* **EXERCISE DESCRIPTION**:
From the top of the entries, reproduce each line exactly, stopping after the line that contains "Warum sollte ich". Omit pictures.

(RECORDS)

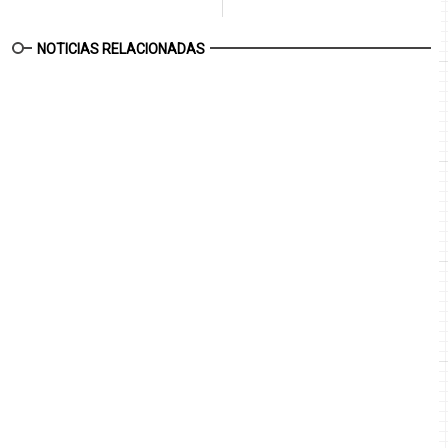
NOTICIAS RELACIONADAS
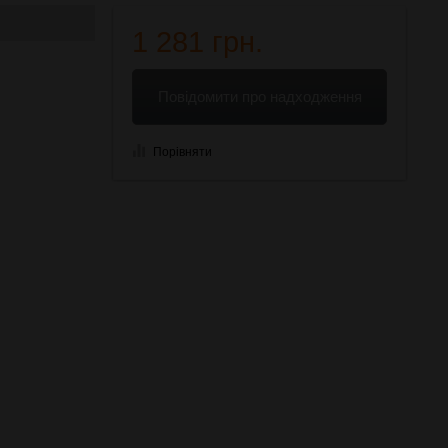
1 281 грн.
Повідомити про надходження
Порівняти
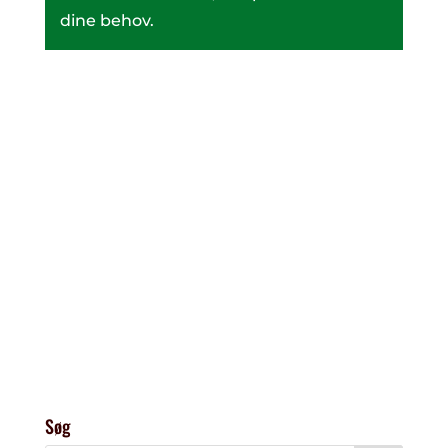
dine behov.
Søg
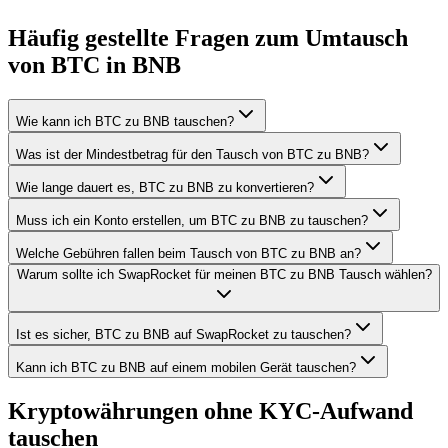
Häufig gestellte Fragen zum Umtausch
von BTC in BNB
Wie kann ich BTC zu BNB tauschen?
Was ist der Mindestbetrag für den Tausch von BTC zu BNB?
Wie lange dauert es, BTC zu BNB zu konvertieren?
Muss ich ein Konto erstellen, um BTC zu BNB zu tauschen?
Welche Gebühren fallen beim Tausch von BTC zu BNB an?
Warum sollte ich SwapRocket für meinen BTC zu BNB Tausch wählen?
Ist es sicher, BTC zu BNB auf SwapRocket zu tauschen?
Kann ich BTC zu BNB auf einem mobilen Gerät tauschen?
Kryptowährungen ohne KYC-Aufwand
tauschen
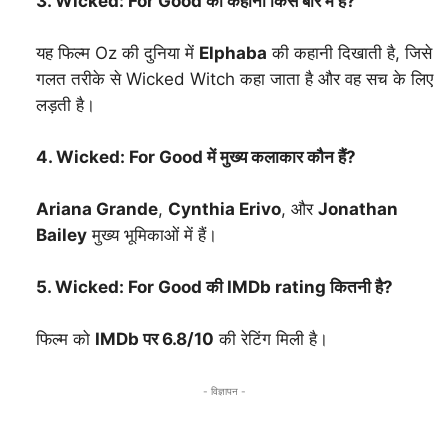
3. Wicked: For Good की कहानी किस बारे में है?
यह फिल्म Oz की दुनिया में
Elphaba
की कहानी दिखाती है, जिसे
गलत तरीके से Wicked Witch कहा जाता है और वह सच के लिए
लड़ती है।
4. Wicked: For Good में मुख्य कलाकार कौन हैं?
Ariana Grande
,
Cynthia Erivo
, और
Jonathan
Bailey
मुख्य भूमिकाओं में हैं।
5. Wicked: For Good की IMDb rating कितनी है?
फिल्म को
IMDb पर 6.8/10
की रेटिंग मिली है।
- विज्ञापन -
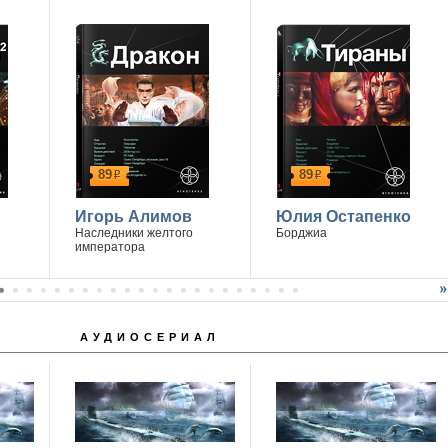
89
89
р
р
Игорь Алимов
Юлия Остапенко
Наследники желтого
Борджиа
императора
АУДИОСЕРИАЛ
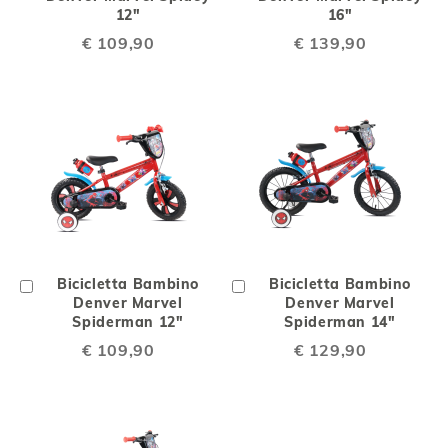
Carrello
12"
Carrello
16"
€ 109,90
€ 139,90
Aggiungi
Bicicletta Bambino
Aggiungi
Bicicletta Bambino
al
Denver Marvel
al
Denver Marvel
Carrello
Spiderman 12"
Carrello
Spiderman 14"
€ 109,90
€ 129,90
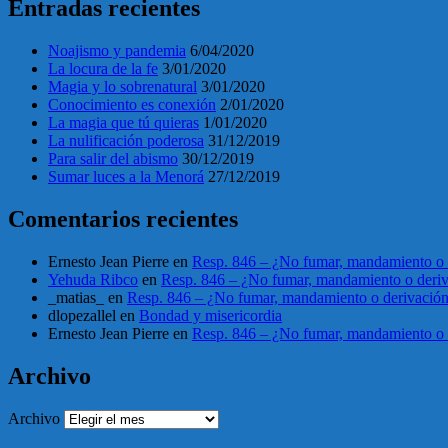
Entradas recientes
Noajismo y pandemia
6/04/2020
La locura de la fe
3/01/2020
Magia y lo sobrenatural
3/01/2020
Conocimiento es conexión
2/01/2020
La magia que tú quieras
1/01/2020
La nulificación poderosa
31/12/2019
Para salir del abismo
30/12/2019
Sumar luces a la Menorá
27/12/2019
Comentarios recientes
Ernesto Jean Pierre
en
Resp. 846 – ¿No fumar, mandamiento o 
Yehuda Ribco
en
Resp. 846 – ¿No fumar, mandamiento o deri
_matias_
en
Resp. 846 – ¿No fumar, mandamiento o derivació
dlopezallel
en
Bondad y misericordia
Ernesto Jean Pierre
en
Resp. 846 – ¿No fumar, mandamiento o 
Archivo
Archivo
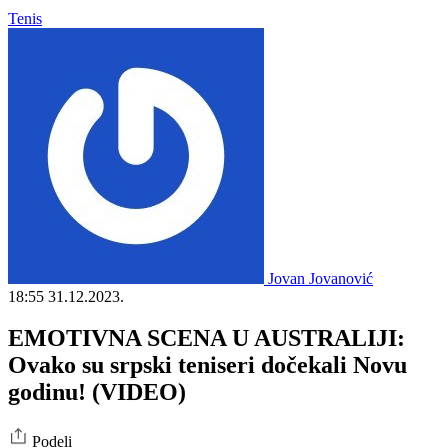
Tenis
Jovan Jovanović
18:55
31.12.2023.
EMOTIVNA SCENA U AUSTRALIJI:
Ovako su srpski teniseri dočekali Novu
godinu! (VIDEO)
Podeli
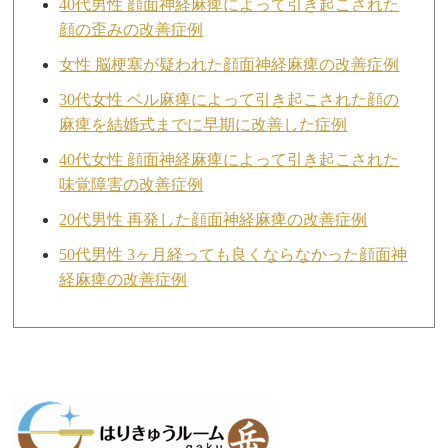
40代男性 顔面神経麻痺によって引き起こされた
顔の歪みの改善症例
女性 脳梗塞が疑われた顔面神経麻痺の改善症例
30代女性 ベル麻痺によって引き起こされた顔の
麻痺を結婚式までに早期に改善した症例
40代女性 顔面神経麻痺によって引き起こされた
味覚障害の改善症例
20代男性 再発した顔面神経麻痺の改善症例
50代男性 3ヶ月経っても良くならなかった顔面神
経麻痺の改善症例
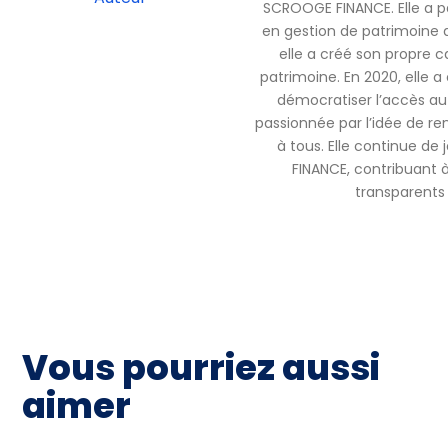
SCROOGE FINANCE. Elle a pa
en gestion de patrimoine 
elle a créé son propre c
patrimoine. En 2020, elle
démocratiser l’accès au 
passionnée par l’idée de ren
à tous. Elle continue de
FINANCE, contribuant à 
transparents 
Vous pourriez aussi
aimer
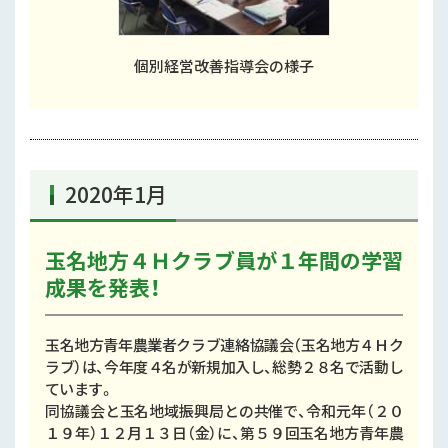
個別経営改善指導会の様子
2020年1月
玉名地方４Ｈクラブ員が１年間の学習
成果を発表！
玉名地方青年農業者クラブ連絡協議会（玉名地方４Ｈク
ラブ）は、今年度４名が新規加入し、総勢２８名で活動し
ています。
同協議会と玉名地域振興局との共催で、令和元年（２０
１９年）１２月１３日（金）に、第５９回玉名地方青年農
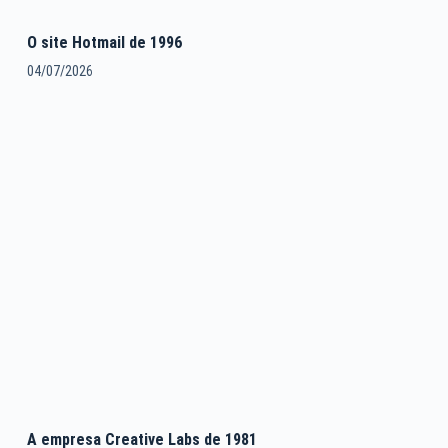
O site Hotmail de 1996
04/07/2026
A empresa Creative Labs de 1981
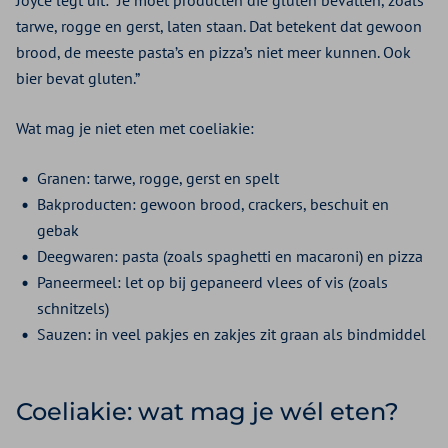
Joyce legt uit: “Je moet producten die gluten bevatten, zoals
tarwe, rogge en gerst, laten staan. Dat betekent dat gewoon
brood, de meeste pasta’s en pizza’s niet meer kunnen. Ook
bier bevat gluten.”
Wat mag je niet eten met coeliakie:
Granen: tarwe, rogge, gerst en spelt
Bakproducten: gewoon brood, crackers, beschuit en
gebak
Deegwaren: pasta (zoals spaghetti en macaroni) en pizza
Paneermeel: let op bij gepaneerd vlees of vis (zoals
schnitzels)
Sauzen: in veel pakjes en zakjes zit graan als bindmiddel
Coeliakie: wat mag je wél eten?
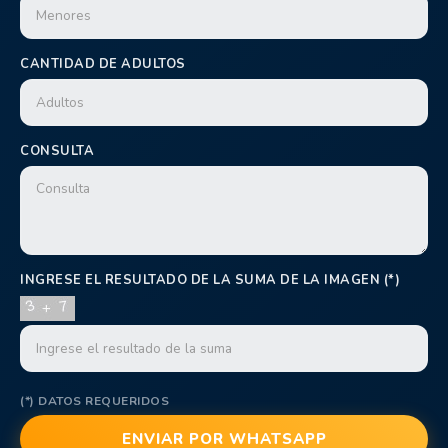
CANTIDAD DE ADULTOS
CONSULTA
INGRESE EL RESULTADO DE LA SUMA DE LA IMAGEN (*)
(*) DATOS REQUERIDOS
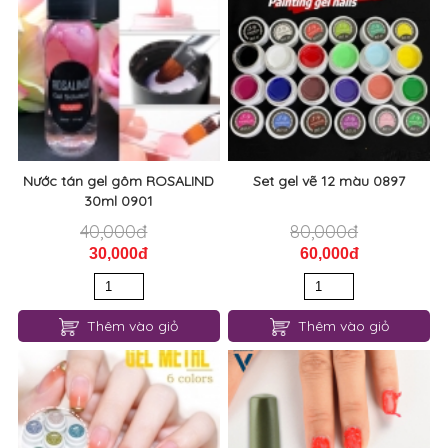
Nước tán gel gôm ROSALIND
Set gel vẽ 12 màu 0897
30ml 0901
40,000đ
80,000đ
30,000đ
60,000đ
Thêm vào giỏ
Thêm vào giỏ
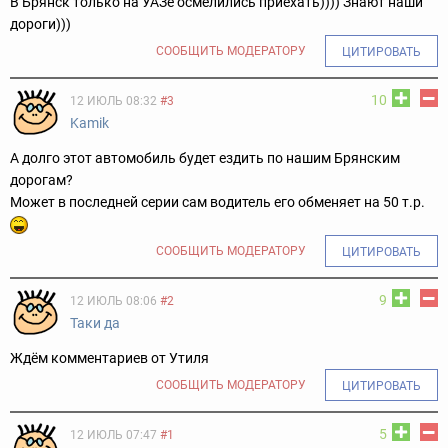
В Брянск только на УАЗе осмелились приехать)))) Знают наши
дороги)))
СООБЩИТЬ МОДЕРАТОРУ
ЦИТИРОВАТЬ
10
12 ИЮЛЬ 08:32
#3
Kamik
А долго этот автомобиль будет ездить по нашим Брянским
дорогам?
Может в последней серии сам водитель его обменяет на 50 т.р.
СООБЩИТЬ МОДЕРАТОРУ
ЦИТИРОВАТЬ
9
12 ИЮЛЬ 08:06
#2
Таки да
Ждём комментариев от Утиля
СООБЩИТЬ МОДЕРАТОРУ
ЦИТИРОВАТЬ
5
12 ИЮЛЬ 07:47
#1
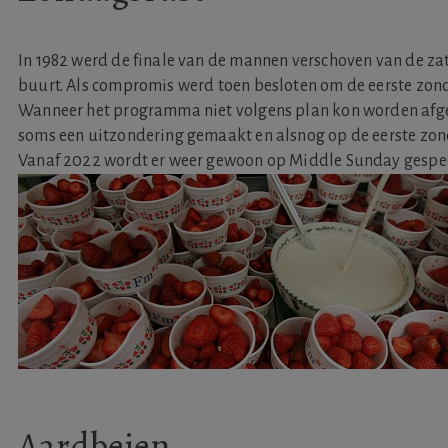
In 1982 werd de finale van de mannen verschoven van de z
buurt. Als compromis werd toen besloten om de eerste zond
Wanneer het programma niet volgens plan kon worden afge
soms een uitzondering gemaakt en alsnog op de eerste zon
Vanaf 2022 wordt er weer gewoon op Middle Sunday gespee
Aardbeien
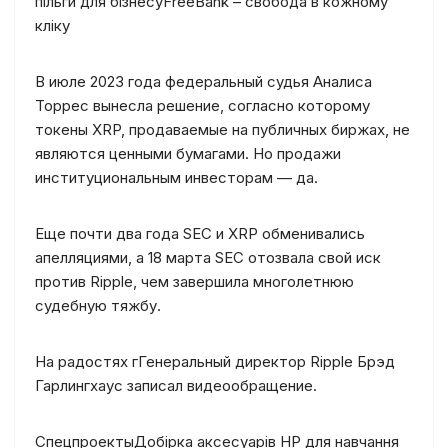
пільги для бізнесу
FreeBank – свобода в кожному
кліку
В июле 2023 года федеральный судья Аналиса
Торрес вынесла решение, согласно которому
токены XRP, продаваемые на публичных биржах, не
являются ценными бумагами. Но продажи
институциональным инвесторам — да.
Еще почти два года SEC и XRP обменивались
апелляциями, а 18 марта SEC отозвала свой иск
против Ripple, чем завершила многолетнюю
судебную тяжбу.
На радостях гГенеральный директор Ripple Брэд
Гарлингхаус записал видеообращение.
Спецпроекты
Добірка аксесуарів HP для навчання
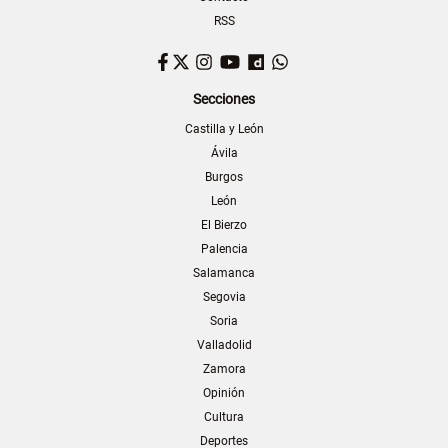
RSS
Facebook
Twitter
Instagram
YouTube
Dailymotion
WhatsApp
Secciones
Castilla y León
Ávila
Burgos
León
El Bierzo
Palencia
Salamanca
Segovia
Soria
Valladolid
Zamora
Opinión
Cultura
Deportes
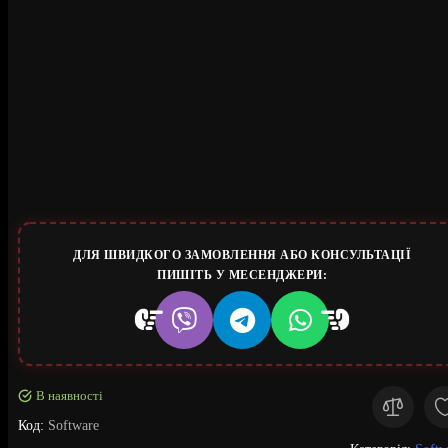
ДЛЯ ШВИДКОГО ЗАМОВЛЕННЯ АБО КОНСУЛЬТАЦІЇ
ПИШІТЬ У МЕСЕНДЖЕРИ:
В наявності
Код:
Software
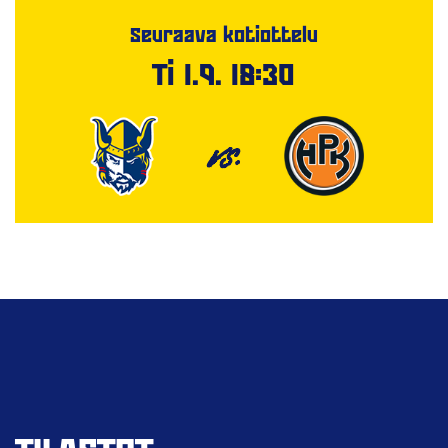
Seuraava kotiottelu
Ti 1.9. 18:30
VS.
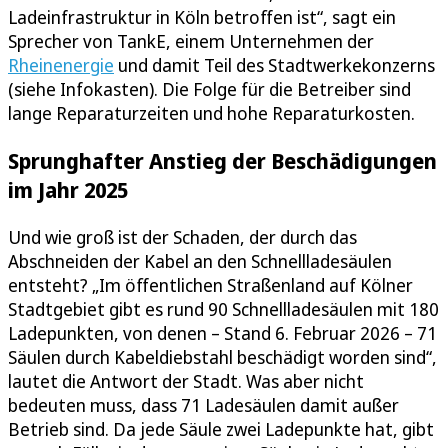
Ladeinfrastruktur in Köln betroffen ist“, sagt ein
Sprecher von TankE, einem Unternehmen der
Rheinenergie
und damit Teil des Stadtwerkekonzerns
(siehe Infokasten). Die Folge für die Betreiber sind
lange Reparaturzeiten und hohe Reparaturkosten.
Sprunghafter Anstieg der Beschädigungen
im Jahr 2025
Und wie groß ist der Schaden, der durch das
Abschneiden der Kabel an den Schnellladesäulen
entsteht? „Im öffentlichen Straßenland auf Kölner
Stadtgebiet gibt es rund 90 Schnellladesäulen mit 180
Ladepunkten, von denen – Stand 6. Februar 2026 – 71
Säulen durch Kabeldiebstahl beschädigt worden sind“,
lautet die Antwort der Stadt. Was aber nicht
bedeuten muss, dass 71 Ladesäulen damit außer
Betrieb sind. Da jede Säule zwei Ladepunkte hat, gibt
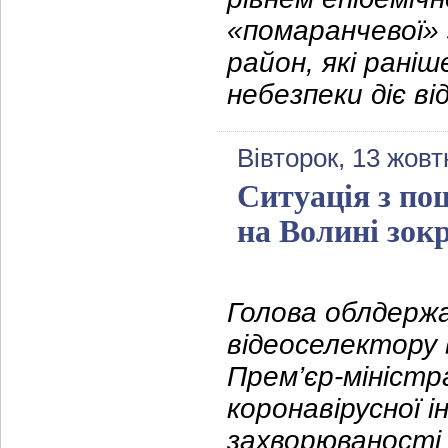
«помаранчевої»
район, які раніш
небезпеки діє ві
Вівторок, 13 жовт
Ситуація з п
на Волині зокр
Голова облдержа
відеоселектору 
Прем’єр-міністр
коронавірусної і
захворюваності 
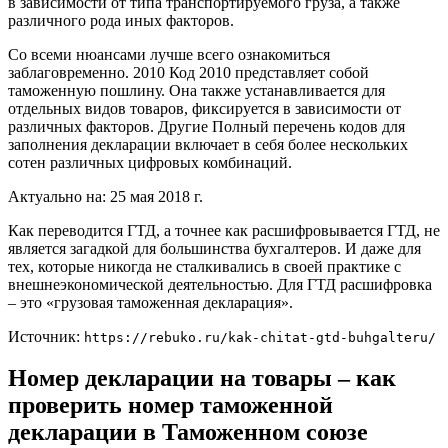
в зависимости от типа транспортируемого груза, а также
различного рода иных факторов.
Со всеми нюансами лучше всего ознакомиться
заблаговременно. 2010 Код 2010 представляет собой
таможенную пошлину. Она также устанавливается для
отдельных видов товаров, фиксируется в зависимости от
различных факторов. Другие Полный перечень кодов для
заполнения декларации включает в себя более нескольких
сотен различных цифровых комбинаций.
Актуально на: 25 мая 2018 г.
Как переводится ГТД, а точнее как расшифровывается ГТД, не
является загадкой для большинства бухгалтеров. И даже для
тех, которые никогда не сталкивались в своей практике с
внешнеэкономической деятельностью. Для ГТД расшифровка
– это «грузовая таможенная декларация».
Источник:
https://rebuko.ru/kak-chitat-gtd-buhgalteru/
Номер декларации на товары – как
проверить номер таможенной
декларации в Таможенном союзе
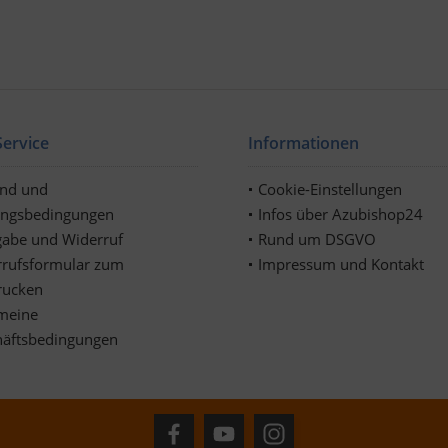
ervice
Informationen
and und
Cookie-Einstellungen
ungsbedingungen
Infos über Azubishop24
abe und Widerruf
Rund um DSGVO
rufsformular zum
Impressum und Kontakt
rucken
meine
häftsbedingungen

(End RECORDS)

* **FINISHED EXERCISE**:
NOTICIAS RELACIONADAS
1 281 грн.
Повідомити про надходження
Порівняти
dine behov.
Søg
Häufig gestellte Fragen zum Umtausch
von BTC in BNB
Wie kann ich BTC zu BNB tauschen?
Was ist der Mindestbetrag für den Tausch von BTC zu BNB?
Wie lange dauert es, BTC zu BNB zu konvertieren?
Muss ich ein Konto erstellen, um BTC zu BNB zu tauschen?
Welche Gebühren fallen beim Tausch von BTC zu BNB an?
Warum sollte ich SwapRocket für meinen BTC zu BNB Tausch wählen?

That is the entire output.